TI Deep Learning Library User Guide
Configuration Parameters

The compiler acceepts configuration parameters from a file and the format of configuration file is sequence of lines holding values for different parameters as shown below

PARAMETERNAME = VALUE1 VALUE2

Below is an example configuration file

NUMCORES = 1
#DDR_EFFICIENCY parameter is external to SOC, Practically 60% efficiency is achieved in real system,
#but be careful while comparing with other benchmarks and make sure that it is conisdered in other benchmarks similarly
DDR_EFFICIENCY = 0.6
NUMEMIF_PORTS = 1
#0: 8-bit, 1: 16-bit
DATATYPE = 0
FILENAME_NET = "../../test/testvecs/models/public/caffe/jacintoNet11v2/deploy.prototxt"
FILENAME_PARAMS = "../../test/testvecs/models/public/caffe/jacintoNet11v2/imagenet_jacintonet11v2_iter_320000.caffemodel"
#-1: Pre imported model by TIDL import tool, 0: caffee, 1: TensorFlow, 2: ONNX, 3: TFLite
FILEFORMAT_NET = 0
OUTPUT_DIR = jacintoNet11v2
#optional
INWIDTH = 1024
INHEIGHT = 512
NUMCHANNELS = 3

For each parameter multiple values can be provided and the compiler iterates for all the values of given paramater, keeping rest all the parameters constant. In above example configuration file, utility shall provide results for both DATATYPE (0 and 1).

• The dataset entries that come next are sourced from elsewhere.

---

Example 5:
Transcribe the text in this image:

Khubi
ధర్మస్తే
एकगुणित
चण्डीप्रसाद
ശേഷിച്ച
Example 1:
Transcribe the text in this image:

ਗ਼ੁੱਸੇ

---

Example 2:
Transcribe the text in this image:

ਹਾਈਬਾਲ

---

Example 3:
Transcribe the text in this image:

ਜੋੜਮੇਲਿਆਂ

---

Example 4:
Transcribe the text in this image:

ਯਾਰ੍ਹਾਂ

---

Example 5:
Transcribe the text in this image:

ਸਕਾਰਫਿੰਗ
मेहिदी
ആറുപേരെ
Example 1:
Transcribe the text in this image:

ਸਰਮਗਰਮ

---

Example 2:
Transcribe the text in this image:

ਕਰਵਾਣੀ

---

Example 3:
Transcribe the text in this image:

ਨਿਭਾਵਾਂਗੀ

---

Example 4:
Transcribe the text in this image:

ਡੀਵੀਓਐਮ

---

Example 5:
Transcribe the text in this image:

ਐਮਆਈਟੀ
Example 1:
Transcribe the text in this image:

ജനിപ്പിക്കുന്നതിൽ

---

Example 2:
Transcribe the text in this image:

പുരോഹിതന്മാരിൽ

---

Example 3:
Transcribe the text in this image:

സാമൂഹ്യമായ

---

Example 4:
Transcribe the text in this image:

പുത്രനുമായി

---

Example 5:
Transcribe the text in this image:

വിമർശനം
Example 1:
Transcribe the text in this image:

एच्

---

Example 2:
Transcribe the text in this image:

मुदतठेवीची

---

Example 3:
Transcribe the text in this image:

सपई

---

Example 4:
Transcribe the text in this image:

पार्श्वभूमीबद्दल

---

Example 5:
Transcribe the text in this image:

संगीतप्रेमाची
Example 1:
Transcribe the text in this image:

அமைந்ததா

Details of configuration parameters are given below

  • NUMCORES: The number of C7x + MMA core is varying (from 1 to 2) in different SOC of J7 and TDA4 product line. This parameter can accept multiple values separated by a space (example 1 2) and the simulator will provide performance for both configuration in this case
  • DDR_EFFICIENCY: This parameter is external to SOC and indicates the efficiency factor of data access from DDR. A value of 0.65 indicates that effective data throughput from external memory (DDR) is 65% of physical data bandwidth. Practically 65% efficiency is achieved in real system, but the user should be careful while comparing with other benchmarks and make sure that it is considered in other benchmarks similarly. This parameter can also accept multiple values separated by a space (example 0.65 1.0) and the simulator will provide performance for both configuration in this case
  • NUMEMIF_PORTS: Number of External Memory Interface ports. J7 Product family have either 1 or 2, depending upon actual device. Please use appropriate value after referring the device datasheet
  • MSMCSIZE_KB: Size of the MSMC SRAM available for Deep learning (in KiloBytes)
  • DDRFREQ_MHZ: Data rate for DDR in Mega
  • DATATYPE: The data type of network model and features. 0 indicates 8-bit data type and 1 indicates 16-bit data type. In this release only 8-bit and 16-bit data type are supported. This parameter can also accept multiple values separated by a space (example 0 1) and the simulator will provide performance for both configuration in this case
  • FILENAME_NET: Name of TIDL netowkr binary output from import tool (when FILEFORMAT_NET = -1). In case of FILEFORMAT_NET = 1,2,3 the network file shall be supplied. The file should be provided with absolute path (or relative path w.r.t network compiler executable)
    * FILENAME_PARAMS: Name of network parameter file with full absolute or relative path in case of FILEFORMAT_NET = 1, For other file formats, please supply the same file as supplied for FILENAME_NET
  • FILEFORMAT_NET: Format of the network, -1: TIDL binary format produced by TI import tool, 0: caffe, 1: Tensorflow, and 2: ONNX, 3: TFLite
  • OUTPUT_DIR: Name of the output directory, This directory is used to produce the network performance summary files for different combinations from a configuration file.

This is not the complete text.